## [Page excerpt]
RFR(L): 8032410: compiler/uncommontrap/TestStackBangRbp.java times out on Solaris-Sparc V9

Mon Apr 14 13:27:17 UTC 2014

Here is a new webrev that implements Vladimir’s suggestion (use max stack in interpreter frame size computation):

http://cr.openjdk.java.net/~roland/8032410/webrev.04/

The diff from the previous webrev:

http://cr.openjdk.java.net/~roland/8032410/webrev.03-04/

Roland.

On Apr 10, 2014, at 10:26 AM, Roland Westrelin <roland.westrelin at oracle.com> wrote:

> Hi Vladimir,
> 
>>>> I tried to tell about this during review ;) I thought using (<=StackShadowPages) from 8026775 changes should touch it.
>>> 
>>> Sorry Vladimir. I didn’t realize there could be a problem even before the end of the stack is reached. I should have read 8026775 more carefully.
>>> 
>>>> Can you spend sometime and write down in bug report about all places where we do stack bang and how much pages we bang so we can see whole picture?
>>>> 
>>>> I think we should bang all sequential pages and do the same in all places. Banging StackShadowPages or StackShadowPages+1 is secondary if we do the same in all places.
>>> 
>>> Ready for some headaches?
>>> 
>>> The interpreter: allocates the current frame and then stack bangs all pages at sp+1*page … sp+StackShadowPages*page included
>>> The compiler bangs (before my change): sp + StackShadowPages*page and the next frame_size/page_size pages
>>> In the deopt blob we bang: sp (once the compiled frame is popped) +1 page … sp+(StackShadowPages+1)*page and the next frame_size/page_size pages
>>> 
>>> I talked with Mikael and the reason we bang up to (StackShadowPages+1)*page in the deopt blob is because in the interpreter, banging happens once the frame is set up. So banging up to StackShadowPages*page in the deopt blob with no frame pushed doesn’t bang as far as the interpreter would.
>> 
>> So far I am following :)
>> 
>>> 
>>> Let’s take an example with my change (no banging in the deopt blob) and if the compiler bangs at sp+StackShadowPages*page. I think something like this is possible:
>>> Let’s say StackShadowPages=2
>>> 
>>> 1) SP points in page P. We enter an interpreted frame. The frame is allocated. SP is still in P. The interpreter bangs P+1 and P+2.

## [Work to complete]
Summarize the review thread in two sentences. The records have no connection to the review thread.

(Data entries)
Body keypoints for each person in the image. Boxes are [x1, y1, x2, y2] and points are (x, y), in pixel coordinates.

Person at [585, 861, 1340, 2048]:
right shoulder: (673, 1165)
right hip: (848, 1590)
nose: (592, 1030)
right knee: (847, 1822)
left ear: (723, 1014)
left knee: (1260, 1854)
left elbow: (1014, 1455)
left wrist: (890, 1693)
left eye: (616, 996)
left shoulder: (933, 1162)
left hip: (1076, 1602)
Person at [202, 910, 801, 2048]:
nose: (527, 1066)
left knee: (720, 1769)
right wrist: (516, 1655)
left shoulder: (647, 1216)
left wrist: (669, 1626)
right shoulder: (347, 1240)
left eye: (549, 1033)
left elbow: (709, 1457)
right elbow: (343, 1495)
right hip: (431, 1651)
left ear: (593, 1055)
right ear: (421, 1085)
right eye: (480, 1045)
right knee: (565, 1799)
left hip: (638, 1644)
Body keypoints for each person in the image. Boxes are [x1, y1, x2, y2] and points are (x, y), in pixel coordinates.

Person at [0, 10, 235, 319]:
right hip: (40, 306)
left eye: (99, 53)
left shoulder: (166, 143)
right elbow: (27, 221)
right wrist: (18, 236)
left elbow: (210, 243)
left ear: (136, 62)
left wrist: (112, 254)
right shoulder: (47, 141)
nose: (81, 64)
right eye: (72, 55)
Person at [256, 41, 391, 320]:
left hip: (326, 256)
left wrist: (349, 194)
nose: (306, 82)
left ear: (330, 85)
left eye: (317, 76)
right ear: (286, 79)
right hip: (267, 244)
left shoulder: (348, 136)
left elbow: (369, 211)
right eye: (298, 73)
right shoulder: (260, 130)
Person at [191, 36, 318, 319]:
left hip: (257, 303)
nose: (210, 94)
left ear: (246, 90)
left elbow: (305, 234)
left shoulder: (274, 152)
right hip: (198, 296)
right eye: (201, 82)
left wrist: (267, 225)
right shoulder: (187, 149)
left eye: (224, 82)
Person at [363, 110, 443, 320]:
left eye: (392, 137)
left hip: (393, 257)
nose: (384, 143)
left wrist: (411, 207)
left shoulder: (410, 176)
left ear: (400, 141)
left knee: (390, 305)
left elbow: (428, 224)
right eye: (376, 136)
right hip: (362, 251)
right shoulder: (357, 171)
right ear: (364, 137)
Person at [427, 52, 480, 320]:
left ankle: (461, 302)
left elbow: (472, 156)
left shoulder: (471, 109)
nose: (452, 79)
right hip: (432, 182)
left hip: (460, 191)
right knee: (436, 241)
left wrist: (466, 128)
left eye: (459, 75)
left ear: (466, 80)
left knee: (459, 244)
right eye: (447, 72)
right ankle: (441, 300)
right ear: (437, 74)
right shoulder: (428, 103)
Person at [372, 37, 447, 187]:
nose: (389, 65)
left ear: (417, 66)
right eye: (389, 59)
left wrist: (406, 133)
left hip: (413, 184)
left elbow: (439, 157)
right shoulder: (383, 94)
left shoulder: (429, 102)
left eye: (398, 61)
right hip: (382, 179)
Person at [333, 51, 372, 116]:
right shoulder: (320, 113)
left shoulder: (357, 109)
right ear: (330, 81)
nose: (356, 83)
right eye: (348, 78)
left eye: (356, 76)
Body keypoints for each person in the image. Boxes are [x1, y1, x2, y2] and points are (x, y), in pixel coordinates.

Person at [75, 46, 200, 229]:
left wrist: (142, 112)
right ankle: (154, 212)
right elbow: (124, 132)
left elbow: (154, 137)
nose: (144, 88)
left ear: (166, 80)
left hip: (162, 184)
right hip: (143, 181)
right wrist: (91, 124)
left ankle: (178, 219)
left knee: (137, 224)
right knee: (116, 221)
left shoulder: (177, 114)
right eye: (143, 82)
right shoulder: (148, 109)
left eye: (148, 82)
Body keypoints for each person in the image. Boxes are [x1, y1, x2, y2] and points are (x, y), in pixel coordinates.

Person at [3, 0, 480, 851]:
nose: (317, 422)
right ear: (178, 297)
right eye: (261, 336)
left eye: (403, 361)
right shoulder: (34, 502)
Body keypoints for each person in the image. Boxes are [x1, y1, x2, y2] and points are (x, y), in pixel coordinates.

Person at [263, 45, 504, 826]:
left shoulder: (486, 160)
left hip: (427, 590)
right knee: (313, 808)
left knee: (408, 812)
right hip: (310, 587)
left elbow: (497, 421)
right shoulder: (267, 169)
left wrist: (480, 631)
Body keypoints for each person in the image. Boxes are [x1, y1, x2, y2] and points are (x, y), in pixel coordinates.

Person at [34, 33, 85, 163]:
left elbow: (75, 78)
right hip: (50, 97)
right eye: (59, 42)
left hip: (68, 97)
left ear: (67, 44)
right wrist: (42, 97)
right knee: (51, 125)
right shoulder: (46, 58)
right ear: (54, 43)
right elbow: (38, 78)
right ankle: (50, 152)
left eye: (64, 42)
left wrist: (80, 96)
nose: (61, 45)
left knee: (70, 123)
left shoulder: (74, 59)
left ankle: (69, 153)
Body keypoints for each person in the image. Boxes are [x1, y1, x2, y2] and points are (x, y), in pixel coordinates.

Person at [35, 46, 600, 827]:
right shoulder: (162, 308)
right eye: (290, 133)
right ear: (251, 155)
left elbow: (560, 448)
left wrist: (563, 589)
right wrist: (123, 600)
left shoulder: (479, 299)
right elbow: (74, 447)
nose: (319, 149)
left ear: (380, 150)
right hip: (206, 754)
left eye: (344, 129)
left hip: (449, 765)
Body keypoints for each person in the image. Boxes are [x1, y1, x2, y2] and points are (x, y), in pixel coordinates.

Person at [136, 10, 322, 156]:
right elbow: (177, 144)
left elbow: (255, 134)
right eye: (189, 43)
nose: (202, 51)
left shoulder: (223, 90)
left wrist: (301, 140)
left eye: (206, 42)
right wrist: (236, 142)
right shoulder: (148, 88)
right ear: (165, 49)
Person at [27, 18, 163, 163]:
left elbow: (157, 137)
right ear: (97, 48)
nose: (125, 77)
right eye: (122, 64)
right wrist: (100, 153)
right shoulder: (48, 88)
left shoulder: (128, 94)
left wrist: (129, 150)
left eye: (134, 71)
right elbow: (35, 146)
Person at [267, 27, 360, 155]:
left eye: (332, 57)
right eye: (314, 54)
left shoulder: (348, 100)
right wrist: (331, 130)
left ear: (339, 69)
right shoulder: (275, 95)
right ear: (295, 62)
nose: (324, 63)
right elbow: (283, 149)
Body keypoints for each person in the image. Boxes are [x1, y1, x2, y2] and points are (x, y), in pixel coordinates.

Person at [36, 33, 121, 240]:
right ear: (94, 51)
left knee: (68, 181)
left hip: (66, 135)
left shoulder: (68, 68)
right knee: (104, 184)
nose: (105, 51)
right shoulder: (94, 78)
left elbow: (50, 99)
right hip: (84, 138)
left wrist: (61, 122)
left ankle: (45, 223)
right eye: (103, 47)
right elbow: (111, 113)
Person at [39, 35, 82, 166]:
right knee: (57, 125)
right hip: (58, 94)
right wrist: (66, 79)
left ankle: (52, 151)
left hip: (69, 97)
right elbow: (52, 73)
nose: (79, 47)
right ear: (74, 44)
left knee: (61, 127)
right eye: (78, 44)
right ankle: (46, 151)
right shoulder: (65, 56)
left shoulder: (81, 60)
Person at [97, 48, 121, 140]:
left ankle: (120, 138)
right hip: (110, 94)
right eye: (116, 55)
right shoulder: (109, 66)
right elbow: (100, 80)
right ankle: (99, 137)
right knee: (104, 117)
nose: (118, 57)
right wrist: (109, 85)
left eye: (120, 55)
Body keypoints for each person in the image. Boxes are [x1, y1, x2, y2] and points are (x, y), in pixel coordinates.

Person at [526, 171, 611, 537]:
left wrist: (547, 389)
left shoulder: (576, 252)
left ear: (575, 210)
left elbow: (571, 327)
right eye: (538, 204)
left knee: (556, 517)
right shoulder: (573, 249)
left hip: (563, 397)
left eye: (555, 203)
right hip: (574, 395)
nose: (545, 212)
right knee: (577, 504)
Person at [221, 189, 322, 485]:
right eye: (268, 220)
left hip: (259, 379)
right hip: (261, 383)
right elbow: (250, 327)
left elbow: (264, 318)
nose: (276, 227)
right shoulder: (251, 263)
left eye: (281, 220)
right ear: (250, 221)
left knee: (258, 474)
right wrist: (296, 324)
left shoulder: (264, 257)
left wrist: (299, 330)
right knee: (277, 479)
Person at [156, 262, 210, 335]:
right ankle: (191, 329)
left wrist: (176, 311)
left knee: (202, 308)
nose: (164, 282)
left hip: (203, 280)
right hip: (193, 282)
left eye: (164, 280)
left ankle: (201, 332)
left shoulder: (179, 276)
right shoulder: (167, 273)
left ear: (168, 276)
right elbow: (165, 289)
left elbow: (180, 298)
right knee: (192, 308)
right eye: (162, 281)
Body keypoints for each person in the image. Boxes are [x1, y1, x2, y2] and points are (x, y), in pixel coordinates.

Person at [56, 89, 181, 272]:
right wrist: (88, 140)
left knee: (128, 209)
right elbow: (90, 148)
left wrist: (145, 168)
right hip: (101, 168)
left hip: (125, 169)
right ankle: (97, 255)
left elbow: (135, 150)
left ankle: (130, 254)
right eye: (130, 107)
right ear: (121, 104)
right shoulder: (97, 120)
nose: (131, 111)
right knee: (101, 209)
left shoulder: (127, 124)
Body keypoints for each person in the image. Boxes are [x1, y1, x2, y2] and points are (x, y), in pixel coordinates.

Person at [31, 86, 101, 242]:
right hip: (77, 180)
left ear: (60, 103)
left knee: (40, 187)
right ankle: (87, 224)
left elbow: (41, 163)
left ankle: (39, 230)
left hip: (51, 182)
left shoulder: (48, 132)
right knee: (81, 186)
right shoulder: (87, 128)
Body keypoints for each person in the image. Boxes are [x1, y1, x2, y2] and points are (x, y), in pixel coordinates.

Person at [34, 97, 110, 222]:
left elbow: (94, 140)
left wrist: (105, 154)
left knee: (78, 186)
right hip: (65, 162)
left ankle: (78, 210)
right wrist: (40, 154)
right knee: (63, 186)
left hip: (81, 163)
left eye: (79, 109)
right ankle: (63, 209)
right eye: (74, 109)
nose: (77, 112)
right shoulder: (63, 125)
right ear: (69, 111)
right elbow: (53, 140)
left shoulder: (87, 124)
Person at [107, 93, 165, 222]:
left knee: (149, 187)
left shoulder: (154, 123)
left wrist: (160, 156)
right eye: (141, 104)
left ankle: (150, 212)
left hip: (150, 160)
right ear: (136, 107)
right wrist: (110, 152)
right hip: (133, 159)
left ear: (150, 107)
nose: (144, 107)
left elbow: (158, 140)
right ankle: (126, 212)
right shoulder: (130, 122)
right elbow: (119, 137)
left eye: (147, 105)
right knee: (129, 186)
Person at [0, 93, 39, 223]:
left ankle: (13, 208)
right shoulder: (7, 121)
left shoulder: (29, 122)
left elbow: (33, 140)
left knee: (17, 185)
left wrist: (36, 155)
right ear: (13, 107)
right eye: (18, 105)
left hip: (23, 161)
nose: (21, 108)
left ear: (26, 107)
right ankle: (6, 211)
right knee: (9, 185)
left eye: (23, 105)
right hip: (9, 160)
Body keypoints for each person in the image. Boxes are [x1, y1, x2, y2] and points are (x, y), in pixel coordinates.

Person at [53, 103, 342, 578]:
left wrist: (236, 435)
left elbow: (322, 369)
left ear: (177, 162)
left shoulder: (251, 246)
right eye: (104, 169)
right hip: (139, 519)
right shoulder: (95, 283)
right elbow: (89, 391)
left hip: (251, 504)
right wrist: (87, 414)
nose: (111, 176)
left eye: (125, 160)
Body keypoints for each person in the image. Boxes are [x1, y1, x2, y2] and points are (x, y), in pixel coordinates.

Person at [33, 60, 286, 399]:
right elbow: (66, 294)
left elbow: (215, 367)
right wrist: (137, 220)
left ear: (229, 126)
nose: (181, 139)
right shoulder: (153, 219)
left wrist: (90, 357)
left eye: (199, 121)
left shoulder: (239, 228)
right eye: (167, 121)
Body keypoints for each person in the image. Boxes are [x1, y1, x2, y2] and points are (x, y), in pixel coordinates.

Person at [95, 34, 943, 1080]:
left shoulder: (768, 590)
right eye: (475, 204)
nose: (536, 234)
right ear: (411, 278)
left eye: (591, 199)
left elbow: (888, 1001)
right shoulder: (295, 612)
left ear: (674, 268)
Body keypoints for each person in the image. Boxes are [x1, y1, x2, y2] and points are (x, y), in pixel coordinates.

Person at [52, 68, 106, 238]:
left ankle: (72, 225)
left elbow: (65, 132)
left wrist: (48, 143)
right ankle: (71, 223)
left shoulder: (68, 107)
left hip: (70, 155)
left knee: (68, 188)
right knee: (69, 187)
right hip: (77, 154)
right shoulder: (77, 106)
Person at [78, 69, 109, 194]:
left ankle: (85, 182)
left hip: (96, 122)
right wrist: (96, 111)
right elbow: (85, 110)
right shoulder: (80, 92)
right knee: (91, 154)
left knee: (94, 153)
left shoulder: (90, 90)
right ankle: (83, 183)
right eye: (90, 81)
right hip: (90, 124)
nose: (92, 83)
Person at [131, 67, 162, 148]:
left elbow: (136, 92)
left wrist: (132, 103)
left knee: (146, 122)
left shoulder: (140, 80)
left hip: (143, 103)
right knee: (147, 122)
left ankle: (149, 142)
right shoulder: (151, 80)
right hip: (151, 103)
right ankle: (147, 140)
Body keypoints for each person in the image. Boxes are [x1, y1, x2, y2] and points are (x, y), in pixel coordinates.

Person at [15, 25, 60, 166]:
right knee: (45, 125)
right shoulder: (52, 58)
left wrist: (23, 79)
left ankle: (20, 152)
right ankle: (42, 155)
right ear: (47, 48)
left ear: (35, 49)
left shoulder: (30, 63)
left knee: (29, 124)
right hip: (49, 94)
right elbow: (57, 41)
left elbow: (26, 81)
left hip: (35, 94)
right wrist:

## [Written response]
Roland posts a new webrev for 8032410 that implements Vladimir's suggestion to use max stack in the interpreter frame size computation, along with a diff from the previous webrev. In the quoted earlier message, he explains how the interpreter, the compiler, and the deopt blob each bang stack pages, and notes that the deopt blob bangs up to StackShadowPages+1 pages because the interpreter bangs only once its frame is set up.